A MASP exhibition of Tarsila do Amaral's work broke attendance records and dethroned Claude Monet. Approximately 402.850 people visited the São Paulo's art museum to see the Brazilian modernist's work, breaking a 1997 record—401.201—held by the French impressionist.
Last week, when it reached 350,000 visitors, Tarsila had already become the most seen Brazilian artist in the Paulista Avenue Museum. The exhibit became a social media favorite and had to expand its opening hours.
This exhibit gave people more than the instant gratification of posting a selfie. Crowds were enticed by Tarsila's colors and sought Masp's galleries for a sensation that something usually so inaccessible was so close to home.
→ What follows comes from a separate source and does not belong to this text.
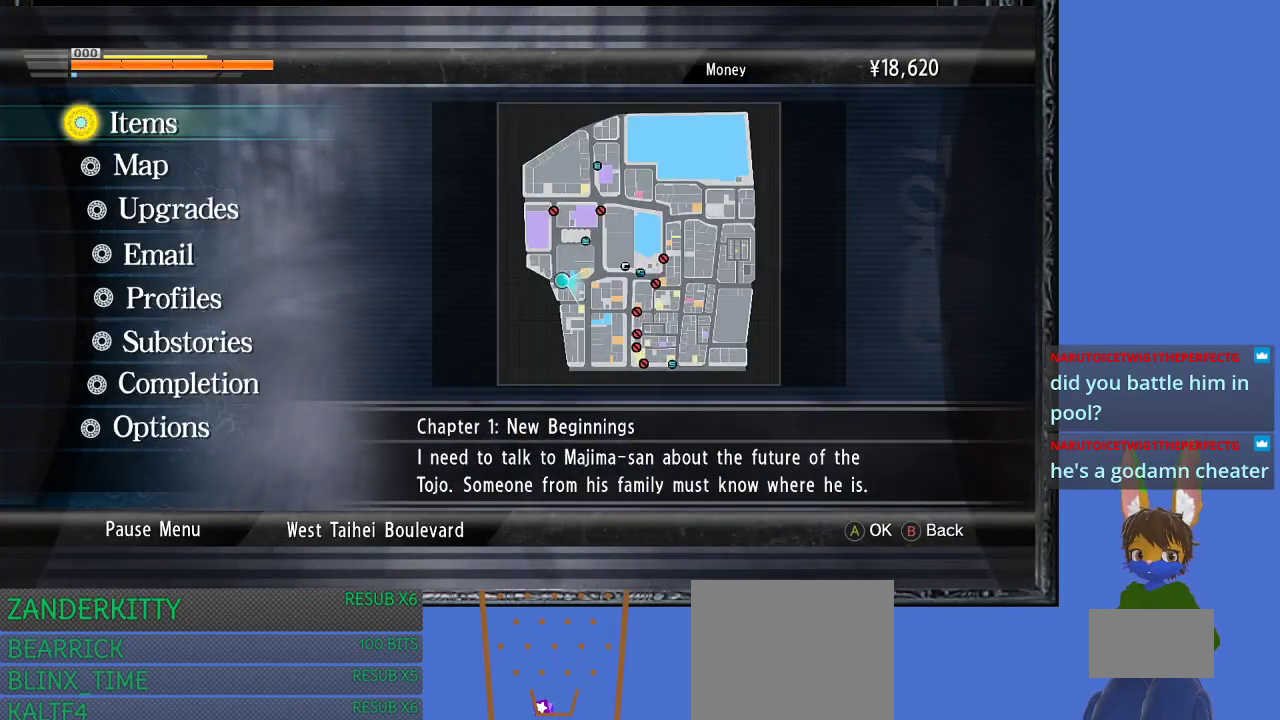
{"buttons": [], "left_stick": "center", "right_stick": "center", "events": []}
The "Abaporu," the target of so many cell phones, became a tropical relative of the Mona Lisa, a great Louvre masterpiece.
If the Louvre museum is a royal palace, then the modernist building built by Lina Bo Bardi on Paulista Avenue is a temple of the most heroic phase of our architectural vanguard--a floating glass box as transparent as it is impenetrable.
This show succeeded in the worst of times for culture in Brazil. Yes, the R $40 ticket was exorbitant - too expensive for the lower classes. But the word "museum" seems like a bad word in a country that is experiencing its worst attacks on culture. Never before has a show by a Brazilian artist been so visited and never has Brazil been so shameless in establishing itself as a great empire of stupidity.